Madde Bağımlılığına Dikkat Çekildi.

İstanbul Üniversitesi Cerrahpaşa Tıp Fakültesi Psikiyatri Bilim Dalı Öğretim Üyesi Prof. Dr İbrahim Balcıoğlu yaklaşık 3 saat süren seminerde yapmış olduğu değerlendirmelerle ilgi topladı.

Balcıoğlu, Türkiye’de uyuşturucu madde bağımlılığının artık 11 yaş sınırına indiğine değinerek Türkiye’nin gelecekte ki umudu olan genç nesillerin büyük tehlike altında olduğunu ifade etti.

Konuşmasında toplumun şekillenmesi ve çekirdek aile yapısının oluşmasında kadının ana rolde olduğunu, kadınların toplum dışına itilmesi, baskı altına alınması veya şiddete maruz kalmasının sonucunda yine toplumun ilerlemesinin önünün kesilmiş olacağını söyledi. Zira anne x kromozonlarının babada ki y kromozanlarından daha belirleyici ve daha genetik olduğunu, çocukların zeka düzeylerinin genetik olarak yine annede bulunan x kromozonlarıyla aktarıldığının altını çizdi.

Türkiye’nin demoğrafik yapısı üzerine de açıklamalarda bulunan Balcıoğlu, bugün Türkiye’de 30 ilin 1 bir milyon nüfusu aştığını, bunun da bazı riskleri getirdiğini, ekonomik sorunların aile parçalanmalarına yol açtığını, toplumun kalabalık şehirleşmede ruh sağlığının bozulduğunu, sadece 2010 yılında Türkiye’de 100 bin gencin madde bağımlısı olarak kayıtlara geçtiğini belirten Balcıoğlu, madde bağımlılığının ve uyuşturucu kullanımın toplumun genç ve dinamik nüfusunun asıl görevlerini yerine getirmelerini engelleyerek, madde bağımlılığının kalıtımla geçen bir kromozon olduğunu da ifade etti.

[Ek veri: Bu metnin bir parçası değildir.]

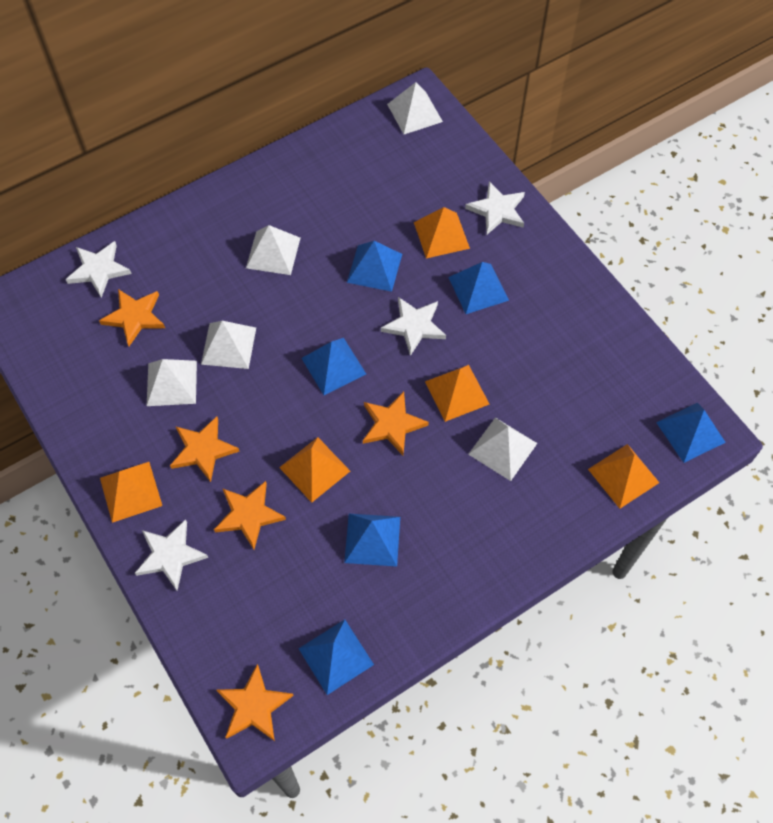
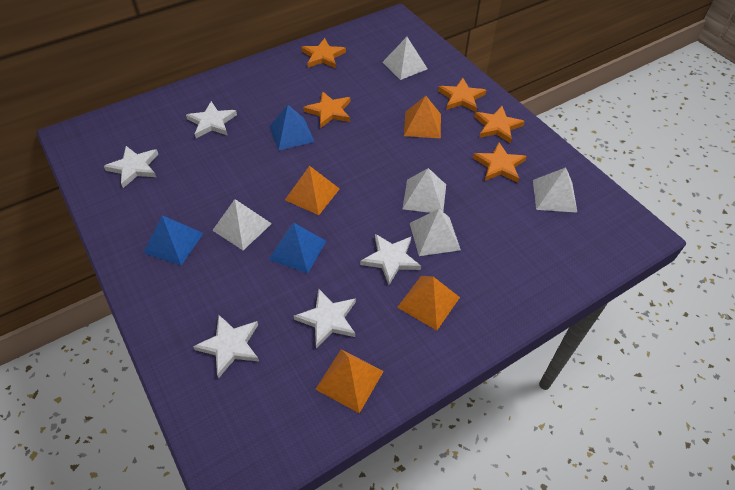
blue pyramid: 6 -> 3
orange pyramid: 5 -> 4
white star: 4 -> 5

Amerika’nın ilk yerleşimcilerinin bilinenin aksine normal kişilerden değil, Avrupa’nın psikopat ve uyuşturucuya bulaşmış bireylerden oluştuğunu da söyleyen Balcıoğlu, bugün Türkiye’de 500 bin evlilikten 25 bininin kesin boşanmayla bittiğini, bunun sonucunda da parçalanmış aile bireylerinin kolaylıkla uyuşturucu şebekelerinin hedefi olduğunu belirtti.

Büyük metropol şehirlerden başka bugün Giresun’da dahil olmak üzere bir çok şehirde uyuşturucu kullanan ve satan şebekeler olduğunu da söyleyen Balcıoğlu, ailelerin çocuklarına daha yaklaşımcı ve koruyucu davranmalarını isteyerek, uyuşturucu ve madde bağımlılığının tedavisi için yakın zamanda Türkiye’de açılan ANATEM gibi kuruluşların sayısının yüzde elli arttığını, bağımlılığın klinik tedavilerinin yanı sıra özellikle uzak doğu sporlarıyla da aşılabileceğinin altını çizdi.